Work task
When the word "size" shows up in a line of the data below, copy that whole line.

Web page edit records
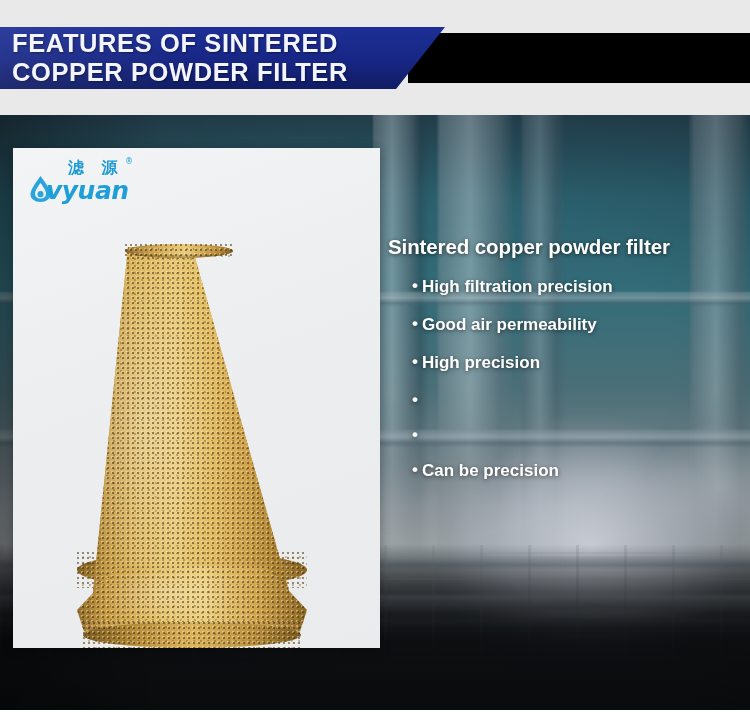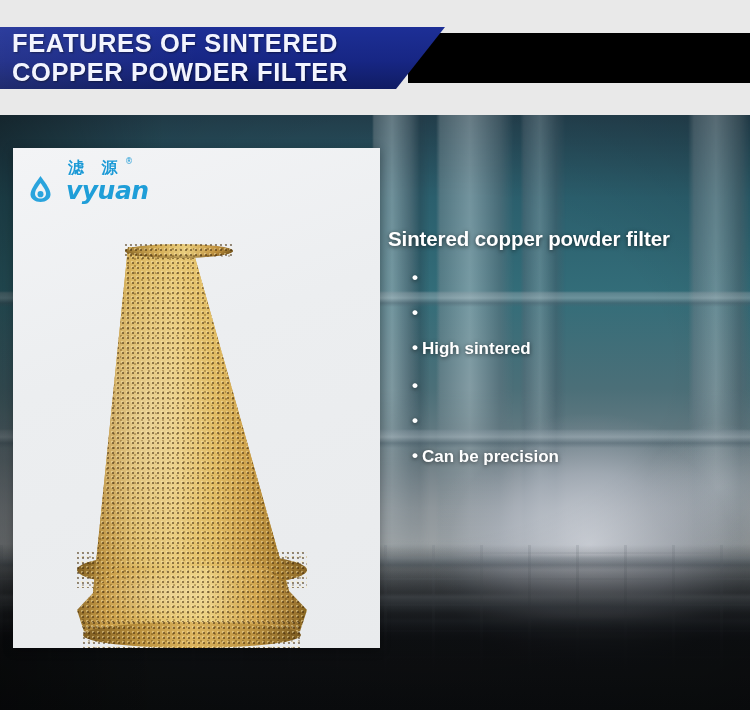--- a/index.html
+++ b/index.html
@@ -178,21 +178,20 @@
     font-family: "DejaVu Sans", sans-serif;
   }
   #logo-en {
     position: absolute; left: 16px; top: 20px;
     color: #1f9ed8;
     font-size: 25px;
     font-weight: bold;
     font-style: italic;
     letter-spacing: -0.5px;
     font-family: "DejaVu Sans", sans-serif;
-    padding-left: 20px;
   }
 
   
   #product-cone { position: absolute; left: 0; top: 0; width: 367px; height: 500px; }
 
   .cone-shadow {
     position:absolute;
     left: 56px; top: 455px;
     width: 250px; height: 34px;
     background: radial-gradient(ellipse 125px 17px at 50% 50%, rgba(120,118,112,0.30) 0%, rgba(140,138,132,0.14) 55%, rgba(0,0,0,0) 80%);
@@ -267,21 +266,21 @@
     position: absolute;
     left: 388px; top: 108px;    
     width: 362px;
   }
   #product-title {
     color: #ffffff;
     font-size: 20.5px;
     font-weight: bold;
     letter-spacing: -0.1px;
     text-shadow: 0 1px 4px rgba(0,0,0,0.6);
-    margin: 4px 0 10px 0;
+    margin: 12px 0 10px 0;
     white-space: nowrap;
   }
   .feature {
     display: flex;
     align-items: flex-start;
     color: #ffffff;
     font-size: 17px;
     font-weight: bold;
     margin-left: 24px;
     margin-top: 18px;
@@ -356,27 +355,29 @@
           <div class="grain"></div>
         </div>
       </div>
     </div>
 
     <div id="info-block">
       <div id="product-title">Sintered copper powder filter</div>
 
       <div class="feature">
         <span class="dot">•</span>
-      </div>
-      <div class="feature">
-        <span class="dot">•</span>
-      </div>
-      <div class="feature">
-        <span class="dot">•</span>
-        <span>High sintered</span>
+        <span>High filtration precision</span>
+      </div>
+      <div class="feature">
+        <span class="dot">•</span>
+        <span>Good air permeability</span>
+      </div>
+      <div class="feature">
+        <span class="dot">•</span>
+        <span>High precision</span>
       </div>
       <div class="feature">
         <span class="dot">•</span>
       </div>
       <div class="feature">
         <span class="dot">•</span>
       </div>
       <div class="feature">
         <span class="dot">•</span>
         <span>Can be precision</span>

Result of this task
     font-size: 25px;
     font-size: 20.5px;
     font-size: 17px;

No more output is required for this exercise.